● What the exercise asks
Rewrite the lines from the start of the records through the line containing "ขนาดนี้ราคาเพียง 1,176 บาทสุทธิ", replacing each "บุฟเฟ่ต์" with "บุฟเฟต์" and keeping all else unchanged. Omit the pictures from your answer.

Excerpted records Block Start

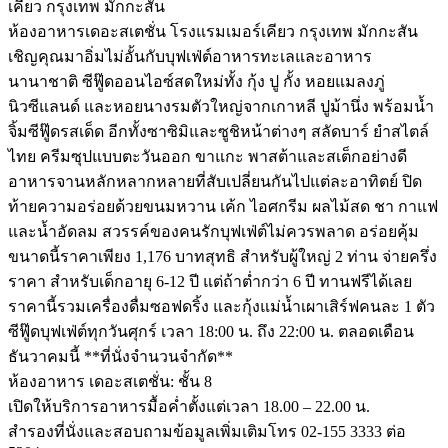
เคียว กรุงเทพ มักกะสัน
ห้องอาหารเดอะสเตชั่น โรงแรมเมอร์เคียว กรุงเทพ มักกะสัน
เชิญคุณมาอิ่มไม่อั้นกับบุฟเฟ่ต์อาหารทะเลและอาหาร
นานาชาติ ซีฟู๊ดออนไอซ์สดใหม่ทั้ง กุ้ง ปู กั้ง หอยแมลงภู่
นิวซีแลนด์ และหอยนางรมตัวใหญ่จากเกาหลี ปูม้านึ่ง พร้อมน้ำ
จิ้มซีฟู๊ดรสเด็ด อีกทั้งซาซิมิและซูชิหน้าต่างๆ สลัดบาร์ ยำสไตล์
ไทย ครีมซุปแบบตะวันออก ขาแกะ พาสต้าและสเต็กอย่างดี
อาหารจานหลักหลากหลายที่สับเปลี่ยนกันไปแต่ละอาทิตย์ ปิด
ท้ายความอร่อยด้วยขนมหวาน เค้ก ไอศกรีม ผลไม้สด ชา กาแฟ
และน้ำอัดลม สวรรค์ของคนรักบุฟเฟ่ต์ไม่ควรพลาด อร่อยคุ้ม
ขนาดนี้ราคาเพียง 1,176 บาทสุทธิ สำหรับผู้ใหญ่ 2 ท่าน จ่ายครึ่ง
ราคา สำหรับเด็กอายุ 6-12 ปี แต่ถ้าต่ำกว่า 6 ปี ทานฟรีได้เลย
ราคานี้รวมเครื่องดื่มซอฟดริ้ง และกุ้งแม่น้ำเผาเสิร์ฟคนละ 1 ตัว
ซีฟู๊ดบุฟเฟ่ต์ทุกวันศุกร์ เวลา 18:00 น. ถึง 22:00 น. ตลอดเดือน
ธันวาคมนี้ **ที่นั่งจำนวนจำกัด**
ห้องอาหาร เดอะสเตชั่น: ชั้น 8
เปิดให้บริการอาหารมื้อค่ำตั้งแต่เวลา 18.00 – 22.00 น.
สำรองที่นั่งและสอบถามข้อมูลเพิ่มเติมโทร 02-155 3333 ต่อ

Excerpted records Block End

● Exercise solution
เคียว กรุงเทพ มักกะสัน
ห้องอาหารเดอะสเตชั่น โรงแรมเมอร์เคียว กรุงเทพ มักกะสัน
เชิญคุณมาอิ่มไม่อั้นกับบุฟเฟต์อาหารทะเลและอาหาร
นานาชาติ ซีฟู๊ดออนไอซ์สดใหม่ทั้ง กุ้ง ปู กั้ง หอยแมลงภู่
นิวซีแลนด์ และหอยนางรมตัวใหญ่จากเกาหลี ปูม้านึ่ง พร้อมน้ำ
จิ้มซีฟู๊ดรสเด็ด อีกทั้งซาซิมิและซูชิหน้าต่างๆ สลัดบาร์ ยำสไตล์
ไทย ครีมซุปแบบตะวันออก ขาแกะ พาสต้าและสเต็กอย่างดี
อาหารจานหลักหลากหลายที่สับเปลี่ยนกันไปแต่ละอาทิตย์ ปิด
ท้ายความอร่อยด้วยขนมหวาน เค้ก ไอศกรีม ผลไม้สด ชา กาแฟ
และน้ำอัดลม สวรรค์ของคนรักบุฟเฟต์ไม่ควรพลาด อร่อยคุ้ม
ขนาดนี้ราคาเพียง 1,176 บาทสุทธิ สำหรับผู้ใหญ่ 2 ท่าน จ่ายครึ่ง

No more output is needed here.